Passage provided ▸
------------------------
As far as the science books are concerned, ethanol is merely a form of alcohol, commonly produced from corn, which is mixed in with gasoline to provide transportation power. The ethanol industry produced 4 billion gallons last year, less than 3 percent of the volume of gasoline consumed by Americans. As a result, only a small fraction of gas stations actually sell ethanol-gasohol mixtures.
A new and promising technology has the potential to make ethanol fuels much more practical. This method for producing ethanol not from corn kernels, but from the plant's stalk, roots and leaves, is known as cellulosic material. So-called cellulosic ethanol has been around for years, but breaking down the cellulose to make it fermentable was inefficient, expensive, and manufactured a fair amount of pollution. But only until recently have companies developed a process for making it more efficiently. Cellulosic ethanol made from stalks and husks (and other plant cellulose material) still has to be fermented, but it uses cast-off waste products of food that's already being grown.
------------------------
Assigned task A ▸ In the ethanol passage, reproduce everything from "As far as the" down to "sell ethanol-gasohol mixtures.".
Assigned task B ▸ Render this sentence from the ethanol passage in Spanish: "A new and promising technology has the potential to make ethanol fuels much more practical."

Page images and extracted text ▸
------------------------
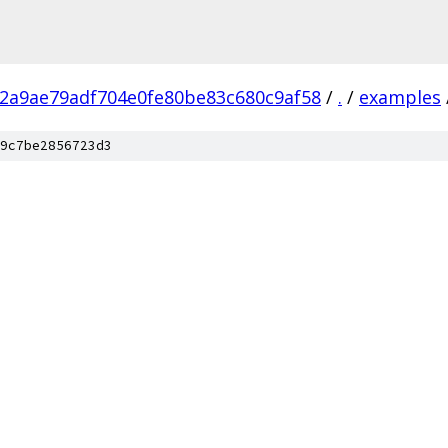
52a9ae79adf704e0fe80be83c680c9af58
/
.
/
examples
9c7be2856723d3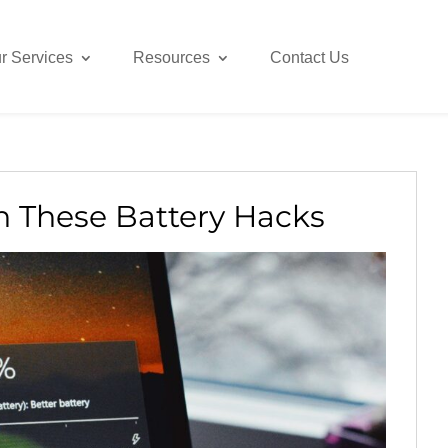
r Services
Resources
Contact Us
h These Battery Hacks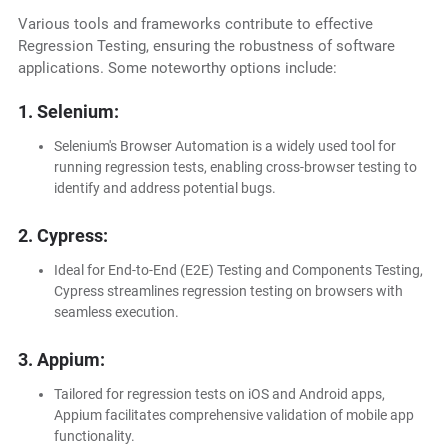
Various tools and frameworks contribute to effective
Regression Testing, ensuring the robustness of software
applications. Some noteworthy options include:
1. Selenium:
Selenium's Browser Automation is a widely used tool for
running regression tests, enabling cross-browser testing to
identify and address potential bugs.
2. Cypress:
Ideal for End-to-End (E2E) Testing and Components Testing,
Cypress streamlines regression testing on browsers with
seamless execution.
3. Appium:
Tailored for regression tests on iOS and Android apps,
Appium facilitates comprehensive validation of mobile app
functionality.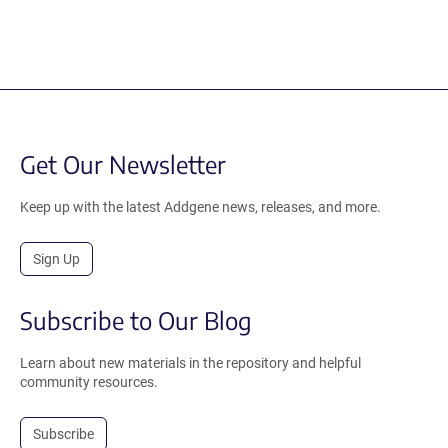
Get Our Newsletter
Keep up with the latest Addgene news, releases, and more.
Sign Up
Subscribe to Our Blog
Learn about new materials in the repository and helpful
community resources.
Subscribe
------------------------
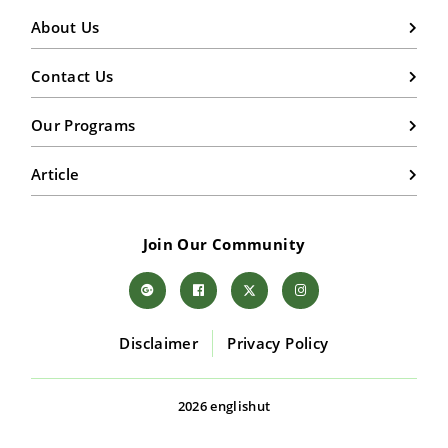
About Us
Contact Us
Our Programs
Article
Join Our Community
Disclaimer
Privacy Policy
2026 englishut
------------------------
Answer A ▸
As far as the science books are concerned, ethanol is merely a form of alcohol, commonly produced from corn, which is mixed in with gasoline to provide transportation power. The ethanol industry produced 4 billion gallons last year, less than 3 percent of the volume of gasoline consumed by Americans. As a result, only a small fraction of gas stations actually sell ethanol-gasohol mixtures.

Answer B ▸ Una tecnología nueva y prometedora tiene el potencial de hacer que los combustibles de etanol sean mucho más prácticos.